• _QUELLTEXT_:
▼▼▼

Yeti Jazz vom Formelwesen

Foto: Florian HildebrandtEine Frage irrlichtert nach den Konzerten von Formelwesen immer wieder durch den Raum: Ist das jetzt eigentlich Jazz, oder was? Auch bei den sechs Bandmitgliedern stößt das Label (die Schublade) „Jazz“ auf unterschiedliche Begeisterung. Nach einer langen Diskussion im Tourbus formuliert Schlagzeuger Ketan Bhatti den gemeinsamen Nenner: „Wenn Leute nach dem Konzert begeistert sind und sagen: „Wow, also wenn das Jazz ist, dann kann ich mir das ja in Zukunft öfter geben!“
Es gibt im Wesentlichen zwei Gründe, warum sich die Berliner Band gegen die Bezeichnung Jazz für ihre Musik sträubt: Erstens klingt es nicht gerade aufregend zu einem Jazzkonzert zu gehen, eher nach Sitzveranstaltung, gewichtigem Kopfnicken und gelegentlichem Gähnen in Abendgarderobe. Zweitens fanden alle sechs Musiker auf ganz unterschiedlichen Wegen und aus verschiedenen Musikrichtungen zum gemeinsamen Projekt. Bhatti begann als Schlagzeuger in diversen Reggaebands und tourte schon als Teenager durch Europa. Milian Vogels erste Liebe war der Hip Hop. Er spielt bei Formelwesen Saxofon und Bassklarinette, zusammen mit Gitarrist Nikolas Tillmann ist er auch noch mit der bemerkenswerten, deutlich rocklastigeren Band NIAS unterwegs. Als Schlagzeuger übrigens… Bassist Hannes Huefken könnte mit seinem enzyklopädischen Musikwissen sogar die Nerds vom Rolling Stone in die Tasche stecken. Ihn irgendwo zwischen Funk, Blues, Jazz, Rock usw. zu verorten fällt sicherlich am schwersten. Aber Formelwesen ist ja gerade da, um das ganze frigide Hilfsvokabular der Musikjournalisten ad absurdum zu führen.

▲▲▲

• _AUFGABEN_:
**1)** Stimmen die folgenden Aussagen mit dem Text über Formelwesen überein? Beantworte jede mit Ja oder Nein und zitiere die entscheidenden Worte des Textes.
(a) Ketan Bhatti ist der Schlagzeuger der Band.
(b) Milian Vogels erste Liebe war der Reggae.
(c) Die Band hat sechs Mitglieder.
**2)** Wie lässt sich der Absatz im Text über Formelwesen, der mit „Es gibt im Wesentlichen zwei Gründe“ beginnt, als knappe Stichpunktliste mit seinen wichtigsten Fakten wiedergeben?
**3)** Welche Musikrichtungen nennt der Text über Formelwesen ausdrücklich? Führe alle auf.
Die Einträge darunter stammen aus einer anderen Quelle.

• _BEREITGESTELLTE DATEN_:
▼▼▼

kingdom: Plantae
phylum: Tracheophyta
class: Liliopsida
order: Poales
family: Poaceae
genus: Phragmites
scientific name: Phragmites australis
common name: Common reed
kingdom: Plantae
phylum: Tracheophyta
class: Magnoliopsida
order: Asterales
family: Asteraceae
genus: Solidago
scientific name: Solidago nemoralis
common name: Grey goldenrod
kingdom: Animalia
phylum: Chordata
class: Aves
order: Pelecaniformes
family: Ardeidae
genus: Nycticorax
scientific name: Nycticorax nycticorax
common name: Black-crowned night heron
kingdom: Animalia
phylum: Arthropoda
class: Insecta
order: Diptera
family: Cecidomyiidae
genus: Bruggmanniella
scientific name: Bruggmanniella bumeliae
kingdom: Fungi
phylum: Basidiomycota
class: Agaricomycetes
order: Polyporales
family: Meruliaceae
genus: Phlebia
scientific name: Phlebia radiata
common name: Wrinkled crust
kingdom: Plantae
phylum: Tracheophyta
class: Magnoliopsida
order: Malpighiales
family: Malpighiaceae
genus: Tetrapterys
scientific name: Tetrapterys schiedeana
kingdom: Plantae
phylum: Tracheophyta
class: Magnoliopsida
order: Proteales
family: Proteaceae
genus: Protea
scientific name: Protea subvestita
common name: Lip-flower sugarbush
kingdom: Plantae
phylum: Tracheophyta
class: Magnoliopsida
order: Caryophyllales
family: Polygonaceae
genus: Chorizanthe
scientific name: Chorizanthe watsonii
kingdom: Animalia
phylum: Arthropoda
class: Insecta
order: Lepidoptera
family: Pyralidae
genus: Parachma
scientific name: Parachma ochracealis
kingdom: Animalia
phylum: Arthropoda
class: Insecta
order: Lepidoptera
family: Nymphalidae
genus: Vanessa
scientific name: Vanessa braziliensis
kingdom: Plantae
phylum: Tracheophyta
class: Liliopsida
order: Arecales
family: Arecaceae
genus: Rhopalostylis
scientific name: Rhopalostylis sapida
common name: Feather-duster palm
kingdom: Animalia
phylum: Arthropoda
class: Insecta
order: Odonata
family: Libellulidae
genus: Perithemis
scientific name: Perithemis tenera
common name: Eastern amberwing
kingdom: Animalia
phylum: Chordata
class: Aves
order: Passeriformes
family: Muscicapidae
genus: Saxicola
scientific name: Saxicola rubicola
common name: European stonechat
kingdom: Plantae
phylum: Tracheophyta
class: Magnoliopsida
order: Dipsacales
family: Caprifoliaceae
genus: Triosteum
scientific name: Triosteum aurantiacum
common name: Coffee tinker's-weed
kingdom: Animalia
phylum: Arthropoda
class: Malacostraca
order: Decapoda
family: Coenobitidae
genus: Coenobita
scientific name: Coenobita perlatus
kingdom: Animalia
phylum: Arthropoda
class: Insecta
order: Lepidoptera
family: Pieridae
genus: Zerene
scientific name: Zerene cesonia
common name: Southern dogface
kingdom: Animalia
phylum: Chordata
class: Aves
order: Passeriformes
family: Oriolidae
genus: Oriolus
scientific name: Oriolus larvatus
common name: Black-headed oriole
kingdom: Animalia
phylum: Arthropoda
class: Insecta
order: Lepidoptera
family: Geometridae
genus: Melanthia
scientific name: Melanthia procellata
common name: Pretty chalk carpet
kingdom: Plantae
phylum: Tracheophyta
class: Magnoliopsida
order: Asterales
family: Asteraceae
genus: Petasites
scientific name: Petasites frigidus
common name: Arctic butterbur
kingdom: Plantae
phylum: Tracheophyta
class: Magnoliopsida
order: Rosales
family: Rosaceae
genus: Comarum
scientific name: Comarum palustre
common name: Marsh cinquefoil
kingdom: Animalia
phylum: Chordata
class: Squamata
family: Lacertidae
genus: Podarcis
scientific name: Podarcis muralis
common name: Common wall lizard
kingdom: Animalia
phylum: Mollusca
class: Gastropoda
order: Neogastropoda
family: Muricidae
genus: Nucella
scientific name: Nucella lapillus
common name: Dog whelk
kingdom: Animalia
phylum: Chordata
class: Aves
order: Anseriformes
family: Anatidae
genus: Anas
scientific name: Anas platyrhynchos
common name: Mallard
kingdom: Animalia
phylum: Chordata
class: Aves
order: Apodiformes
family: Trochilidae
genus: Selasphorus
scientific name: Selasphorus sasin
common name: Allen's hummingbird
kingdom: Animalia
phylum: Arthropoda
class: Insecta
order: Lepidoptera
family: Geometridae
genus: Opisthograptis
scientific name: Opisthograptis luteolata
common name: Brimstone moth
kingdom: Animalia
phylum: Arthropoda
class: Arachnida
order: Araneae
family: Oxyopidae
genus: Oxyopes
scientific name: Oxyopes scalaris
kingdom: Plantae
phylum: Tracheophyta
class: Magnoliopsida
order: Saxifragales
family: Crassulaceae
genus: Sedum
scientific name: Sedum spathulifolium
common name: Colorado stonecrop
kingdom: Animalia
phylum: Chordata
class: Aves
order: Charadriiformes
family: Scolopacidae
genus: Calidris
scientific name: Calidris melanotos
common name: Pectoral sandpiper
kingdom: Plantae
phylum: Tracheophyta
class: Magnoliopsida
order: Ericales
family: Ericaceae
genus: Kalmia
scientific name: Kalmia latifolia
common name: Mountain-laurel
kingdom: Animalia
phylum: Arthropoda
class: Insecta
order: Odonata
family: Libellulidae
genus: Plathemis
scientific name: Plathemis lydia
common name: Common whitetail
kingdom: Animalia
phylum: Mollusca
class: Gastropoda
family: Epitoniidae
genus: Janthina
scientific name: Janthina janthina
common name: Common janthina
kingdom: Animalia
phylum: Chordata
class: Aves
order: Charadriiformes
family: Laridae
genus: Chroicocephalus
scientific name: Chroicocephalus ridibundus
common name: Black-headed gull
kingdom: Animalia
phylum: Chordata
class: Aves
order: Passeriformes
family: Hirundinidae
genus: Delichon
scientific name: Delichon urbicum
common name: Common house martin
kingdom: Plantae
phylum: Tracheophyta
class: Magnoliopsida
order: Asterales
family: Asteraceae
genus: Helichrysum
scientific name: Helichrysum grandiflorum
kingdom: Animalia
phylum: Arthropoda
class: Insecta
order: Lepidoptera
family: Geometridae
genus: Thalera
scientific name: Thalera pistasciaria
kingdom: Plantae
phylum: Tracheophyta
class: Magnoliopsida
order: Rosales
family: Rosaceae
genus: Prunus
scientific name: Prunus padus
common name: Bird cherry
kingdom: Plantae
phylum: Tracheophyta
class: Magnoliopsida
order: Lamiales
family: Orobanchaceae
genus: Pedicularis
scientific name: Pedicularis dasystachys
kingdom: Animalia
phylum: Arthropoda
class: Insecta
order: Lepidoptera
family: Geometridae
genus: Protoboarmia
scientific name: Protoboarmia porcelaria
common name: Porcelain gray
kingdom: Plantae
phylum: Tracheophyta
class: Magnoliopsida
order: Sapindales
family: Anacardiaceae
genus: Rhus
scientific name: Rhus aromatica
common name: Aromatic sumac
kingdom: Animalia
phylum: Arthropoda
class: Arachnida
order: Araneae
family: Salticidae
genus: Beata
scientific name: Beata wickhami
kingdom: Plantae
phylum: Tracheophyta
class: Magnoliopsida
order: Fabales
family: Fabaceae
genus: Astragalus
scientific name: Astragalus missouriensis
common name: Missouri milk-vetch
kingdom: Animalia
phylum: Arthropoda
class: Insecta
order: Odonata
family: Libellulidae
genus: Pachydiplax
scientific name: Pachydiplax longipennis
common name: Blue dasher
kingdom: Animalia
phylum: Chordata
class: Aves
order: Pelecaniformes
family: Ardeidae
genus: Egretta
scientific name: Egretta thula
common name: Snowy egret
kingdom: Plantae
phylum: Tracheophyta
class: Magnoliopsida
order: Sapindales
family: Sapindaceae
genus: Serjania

▲▲▲

• _LÖSUNGEN_:
**1)**
(a) Ja: „formuliert Schlagzeuger Ketan Bhatti den gemeinsamen Nenner“
(b) Nein: „Milian Vogels erste Liebe war der Hip Hop.“
(c) Ja: „Auch bei den sechs Bandmitgliedern“

**2)**
- Die Berliner Band lehnt die Bezeichnung Jazz aus zwei Gründen ab:
  1. Ein Jazzkonzert klingt wenig aufregend, eher nach Sitzveranstaltung, Kopfnicken und Gähnen in Abendgarderobe.
  2. Die sechs Musiker kamen auf unterschiedlichen Wegen und aus verschiedenen Musikrichtungen zum Projekt.
- Ketan Bhatti begann als Schlagzeuger in Reggaebands und tourte schon als Teenager durch Europa.
- Milian Vogel war zuerst vom Hip Hop begeistert. Bei Formelwesen spielt er Saxofon und Bassklarinette. Mit Gitarrist Nikolas Tillmann ist er außerdem in der rocklastigeren Band NIAS unterwegs.
- Bassist Hannes Huefken hat ein enzyklopädisches Musikwissen. Er lässt sich zwischen Funk, Blues, Jazz und Rock am schwersten einordnen.
- Formelwesen will das Hilfsvokabular der Musikjournalisten ad absurdum führen.

**3)**
- Jazz
- Reggae
- Hip Hop
- Funk
- Blues
- Rock